The bent over row is one of the most effective compound exercises for building back strength and improving posture. It targets major pulling muscles while also improving stability in the hips and trunk. Whether you're training for muscle growth, strength, or injury prevention, adding this movement to your routine can deliver strong results.
How to Do the Bent Over Row
Follow these steps for proper form:
- Stand with your feet shoulder-width apart behind a loaded barbell.
- Bend at the hips, not the waist. Push your hips back as if sitting slightly.
- Keep your back flat, chest up, and knees slightly bent.
- Grip the barbell with palms facing your legs, slightly wider than shoulder width.
- Tighten your glutes and core.
- Pull your elbows straight behind you, bringing the bar to your lower rib cage or upper abs.
- Squeeze your shoulder blades together at the top of the movement.
- Lower the bar slowly back to the starting position with arms fully extended.
- Keep the barbell close to your legs throughout.
- Perform 3 sets of 6–12 reps.
Key tip: Maintain a 45-degree angle with your torso. Avoid rounding your back.
Muscles Worked
The bent over row mainly works:
- Latissimus dorsi (sides of the back)
- Rhomboids (between shoulder blades)
- Trapezius (middle and lower sections)
- Posterior deltoids (rear shoulders)
It also engages:
- Erector spinae (lower back muscles for stability)
- Glutes and hamstrings (hip stabilizers)
- Forearms and biceps (secondary pulling muscles)
Your elbow angle changes the emphasis:
- Wider elbows → more rear deltoid and trapezius activation
- Elbows close to the body → more lat focus
Benefits of Bent Over Rows
- Builds upper and lower back strength
- Improves posture and spinal alignment
- Enhances trunk and hip stability
- Helps prevent lower back injuries
- Strengthens muscles involved in everyday pulling movements
- Prepares you for heavier lifts like deadlifts
- Requires minimal space or equipment
If you deal with lower back pain, this movement may help when performed with good form or supported variations.
Variations to Try
1. Reverse Grip Bent Over Row
- Palms face up (supinated grip)
- Targets biceps more than the standard row
2. Dumbbell Bent Over Row
- Use dumbbells instead of a barbell
- Allows more natural wrist and elbow positioning
- Can alternate between grip types (neutral, supinated, pronated)
3. Single-Arm Supported Row
- Place one knee and hand on a bench for support
- Reduces load on the lower back
- Focuses on one side at a time
4. Incline Bench Row
- Lie chest-down on an incline bench
- Great for people with back pain
- Best performed with dumbbells and a neutral grip
5. T-Bar Row
- Use a landmine bar setup
- Allows for a fixed path of motion with a neutral grip
6. Smith Machine Row
- Adds control and balance
- Good for beginners or rehab-focused workouts
Tips for Better Performance
- Start light. Focus on form first before adding weight.
- Keep your knees slightly bent and back neutral.
- Move slowly and with control—no jerking or swinging.
- Don’t arch your back or push your head forward.
- Keep your head in line with your spine. Look at a point about 12 inches ahead on the floor.

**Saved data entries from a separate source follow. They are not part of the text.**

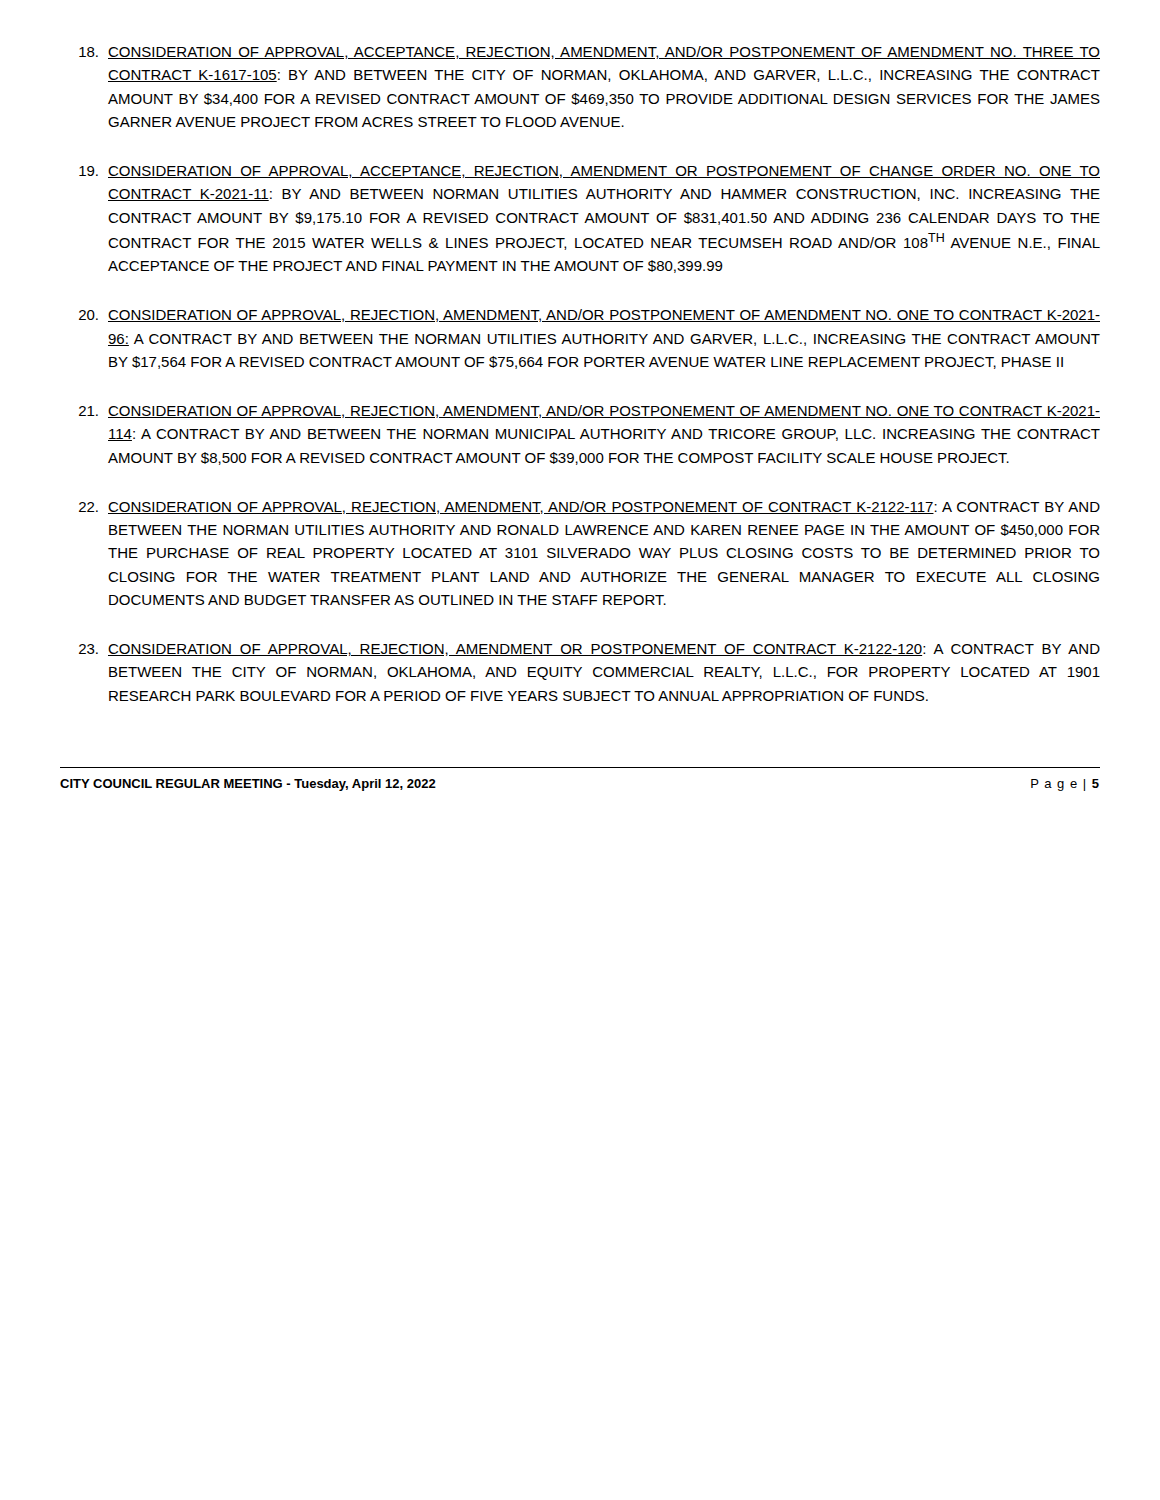18. CONSIDERATION OF APPROVAL, ACCEPTANCE, REJECTION, AMENDMENT, AND/OR POSTPONEMENT OF AMENDMENT NO. THREE TO CONTRACT K-1617-105: BY AND BETWEEN THE CITY OF NORMAN, OKLAHOMA, AND GARVER, L.L.C., INCREASING THE CONTRACT AMOUNT BY $34,400 FOR A REVISED CONTRACT AMOUNT OF $469,350 TO PROVIDE ADDITIONAL DESIGN SERVICES FOR THE JAMES GARNER AVENUE PROJECT FROM ACRES STREET TO FLOOD AVENUE.
19. CONSIDERATION OF APPROVAL, ACCEPTANCE, REJECTION, AMENDMENT OR POSTPONEMENT OF CHANGE ORDER NO. ONE TO CONTRACT K-2021-11: BY AND BETWEEN NORMAN UTILITIES AUTHORITY AND HAMMER CONSTRUCTION, INC. INCREASING THE CONTRACT AMOUNT BY $9,175.10 FOR A REVISED CONTRACT AMOUNT OF $831,401.50 AND ADDING 236 CALENDAR DAYS TO THE CONTRACT FOR THE 2015 WATER WELLS & LINES PROJECT, LOCATED NEAR TECUMSEH ROAD AND/OR 108TH AVENUE N.E., FINAL ACCEPTANCE OF THE PROJECT AND FINAL PAYMENT IN THE AMOUNT OF $80,399.99
20. CONSIDERATION OF APPROVAL, REJECTION, AMENDMENT, AND/OR POSTPONEMENT OF AMENDMENT NO. ONE TO CONTRACT K-2021-96: A CONTRACT BY AND BETWEEN THE NORMAN UTILITIES AUTHORITY AND GARVER, L.L.C., INCREASING THE CONTRACT AMOUNT BY $17,564 FOR A REVISED CONTRACT AMOUNT OF $75,664 FOR PORTER AVENUE WATER LINE REPLACEMENT PROJECT, PHASE II
21. CONSIDERATION OF APPROVAL, REJECTION, AMENDMENT, AND/OR POSTPONEMENT OF AMENDMENT NO. ONE TO CONTRACT K-2021-114: A CONTRACT BY AND BETWEEN THE NORMAN MUNICIPAL AUTHORITY AND TRICORE GROUP, LLC. INCREASING THE CONTRACT AMOUNT BY $8,500 FOR A REVISED CONTRACT AMOUNT OF $39,000 FOR THE COMPOST FACILITY SCALE HOUSE PROJECT.
22. CONSIDERATION OF APPROVAL, REJECTION, AMENDMENT, AND/OR POSTPONEMENT OF CONTRACT K-2122-117: A CONTRACT BY AND BETWEEN THE NORMAN UTILITIES AUTHORITY AND RONALD LAWRENCE AND KAREN RENEE PAGE IN THE AMOUNT OF $450,000 FOR THE PURCHASE OF REAL PROPERTY LOCATED AT 3101 SILVERADO WAY PLUS CLOSING COSTS TO BE DETERMINED PRIOR TO CLOSING FOR THE WATER TREATMENT PLANT LAND AND AUTHORIZE THE GENERAL MANAGER TO EXECUTE ALL CLOSING DOCUMENTS AND BUDGET TRANSFER AS OUTLINED IN THE STAFF REPORT.
23. CONSIDERATION OF APPROVAL, REJECTION, AMENDMENT OR POSTPONEMENT OF CONTRACT K-2122-120: A CONTRACT BY AND BETWEEN THE CITY OF NORMAN, OKLAHOMA, AND EQUITY COMMERCIAL REALTY, L.L.C., FOR PROPERTY LOCATED AT 1901 RESEARCH PARK BOULEVARD FOR A PERIOD OF FIVE YEARS SUBJECT TO ANNUAL APPROPRIATION OF FUNDS.
CITY COUNCIL REGULAR MEETING - Tuesday, April 12, 2022 P a g e | 5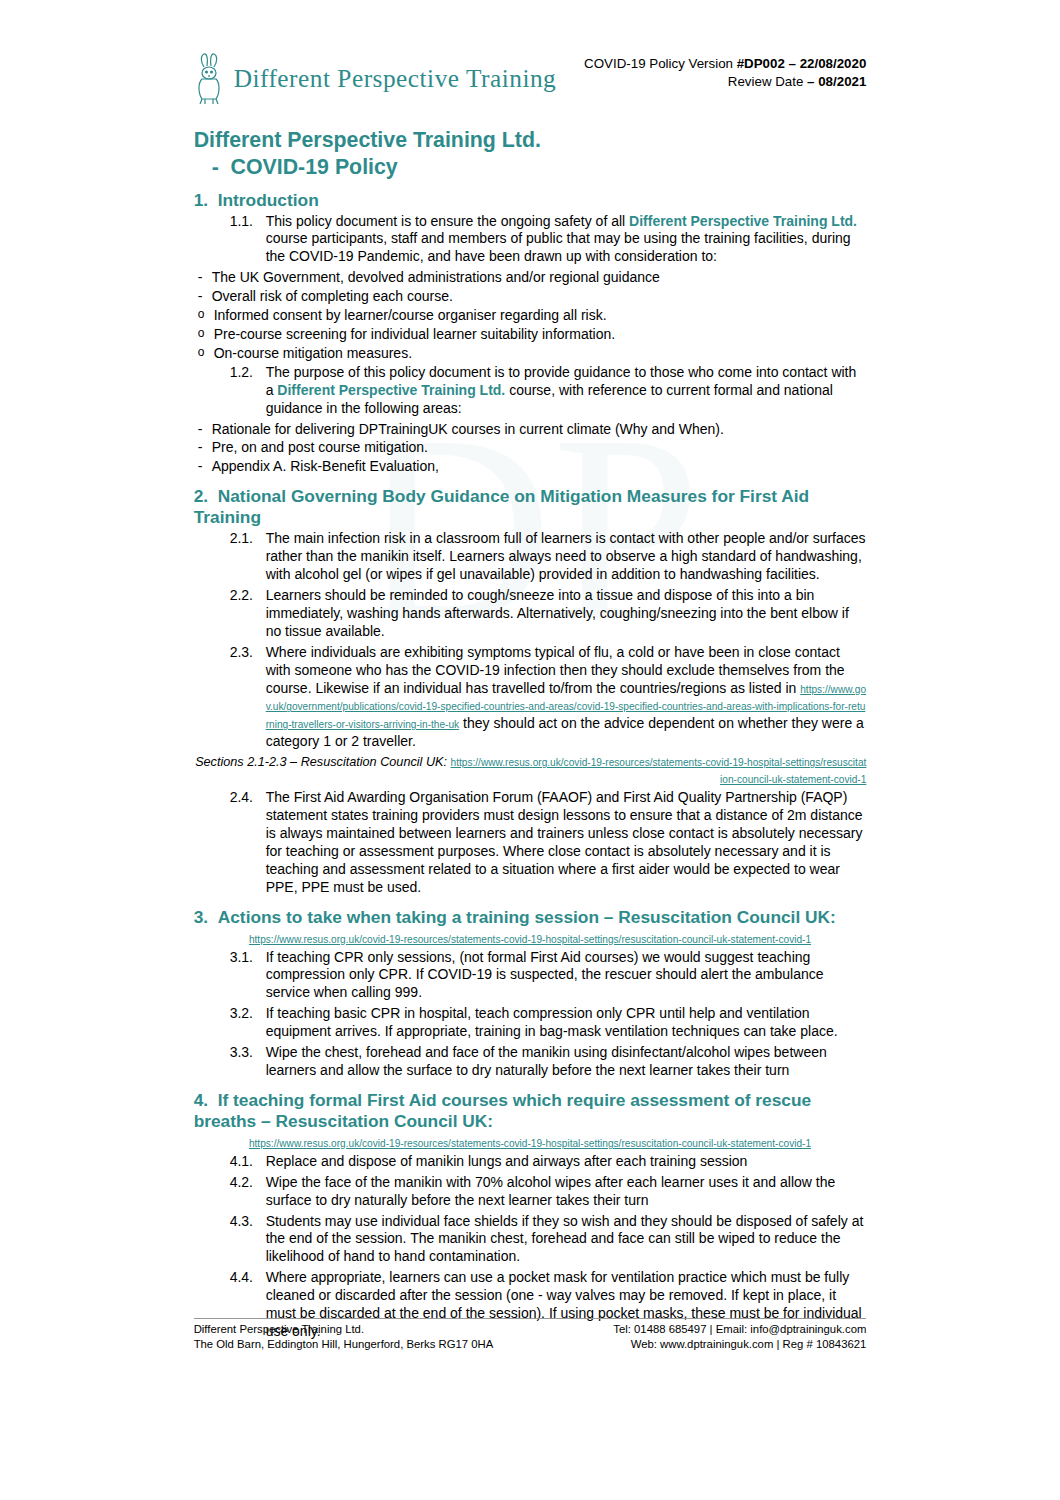DP
Different Perspective Training
COVID-19 Policy Version #DP002 – 22/08/2020
Review Date – 08/2021
Different Perspective Training Ltd. - COVID-19 Policy
1. Introduction
1.1.
This policy document is to ensure the ongoing safety of all Different Perspective Training Ltd. course participants, staff and members of public that may be using the training facilities, during the COVID-19 Pandemic, and have been drawn up with consideration to:
The UK Government, devolved administrations and/or regional guidance
Overall risk of completing each course.
Informed consent by learner/course organiser regarding all risk.
Pre-course screening for individual learner suitability information.
On-course mitigation measures.
1.2.
The purpose of this policy document is to provide guidance to those who come into contact with a Different Perspective Training Ltd. course, with reference to current formal and national guidance in the following areas:
Rationale for delivering DPTrainingUK courses in current climate (Why and When).
Pre, on and post course mitigation.
Appendix A. Risk-Benefit Evaluation,
2. National Governing Body Guidance on Mitigation Measures for First Aid Training
2.1.
The main infection risk in a classroom full of learners is contact with other people and/or surfaces rather than the manikin itself. Learners always need to observe a high standard of handwashing, with alcohol gel (or wipes if gel unavailable) provided in addition to handwashing facilities.
2.2.
Learners should be reminded to cough/sneeze into a tissue and dispose of this into a bin immediately, washing hands afterwards. Alternatively, coughing/sneezing into the bent elbow if no tissue available.
2.3.
Where individuals are exhibiting symptoms typical of flu, a cold or have been in close contact with someone who has the COVID-19 infection then they should exclude themselves from the course. Likewise if an individual has travelled to/from the countries/regions as listed in https://www.gov.uk/government/publications/covid-19-specified-countries-and-areas/covid-19-specified-countries-and-areas-with-implications-for-returning-travellers-or-visitors-arriving-in-the-uk they should act on the advice dependent on whether they were a category 1 or 2 traveller.
Sections 2.1-2.3 – Resuscitation Council UK: https://www.resus.org.uk/covid-19-resources/statements-covid-19-hospital-settings/resuscitation-council-uk-statement-covid-1
2.4.
The First Aid Awarding Organisation Forum (FAAOF) and First Aid Quality Partnership (FAQP) statement states training providers must design lessons to ensure that a distance of 2m distance is always maintained between learners and trainers unless close contact is absolutely necessary for teaching or assessment purposes. Where close contact is absolutely necessary and it is teaching and assessment related to a situation where a first aider would be expected to wear PPE, PPE must be used.
3. Actions to take when taking a training session – Resuscitation Council UK:
https://www.resus.org.uk/covid-19-resources/statements-covid-19-hospital-settings/resuscitation-council-uk-statement-covid-1
3.1.
If teaching CPR only sessions, (not formal First Aid courses) we would suggest teaching compression only CPR. If COVID-19 is suspected, the rescuer should alert the ambulance service when calling 999.
3.2.
If teaching basic CPR in hospital, teach compression only CPR until help and ventilation equipment arrives. If appropriate, training in bag-mask ventilation techniques can take place.
3.3.
Wipe the chest, forehead and face of the manikin using disinfectant/alcohol wipes between learners and allow the surface to dry naturally before the next learner takes their turn
4. If teaching formal First Aid courses which require assessment of rescue breaths – Resuscitation Council UK:
https://www.resus.org.uk/covid-19-resources/statements-covid-19-hospital-settings/resuscitation-council-uk-statement-covid-1
4.1.
Replace and dispose of manikin lungs and airways after each training session
4.2.
Wipe the face of the manikin with 70% alcohol wipes after each learner uses it and allow the surface to dry naturally before the next learner takes their turn
4.3.
Students may use individual face shields if they so wish and they should be disposed of safely at the end of the session. The manikin chest, forehead and face can still be wiped to reduce the likelihood of hand to hand contamination.
4.4.
Where appropriate, learners can use a pocket mask for ventilation practice which must be fully cleaned or discarded after the session (one - way valves may be removed. If kept in place, it must be discarded at the end of the session). If using pocket masks, these must be for individual use only.
Different Perspective Training Ltd.
The Old Barn, Eddington Hill, Hungerford, Berks RG17 0HA
Tel: 01488 685497 | Email: info@dptraininguk.com
Web: www.dptraininguk.com | Reg # 10843621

- Brace your core throughout the movement.
- Allow your shoulder blades to move—don’t lock them down.
Bottom Line
The bent over row is a simple, powerful way to train your back, arms, and core. It builds muscle and strength while also protecting your spine and improving movement in your daily life.
If traditional bent over rows bother your back, try supported variations. Always use proper form and progress gradually.
Add the bent over row to your routine for balanced upper body development and stronger, safer lifting.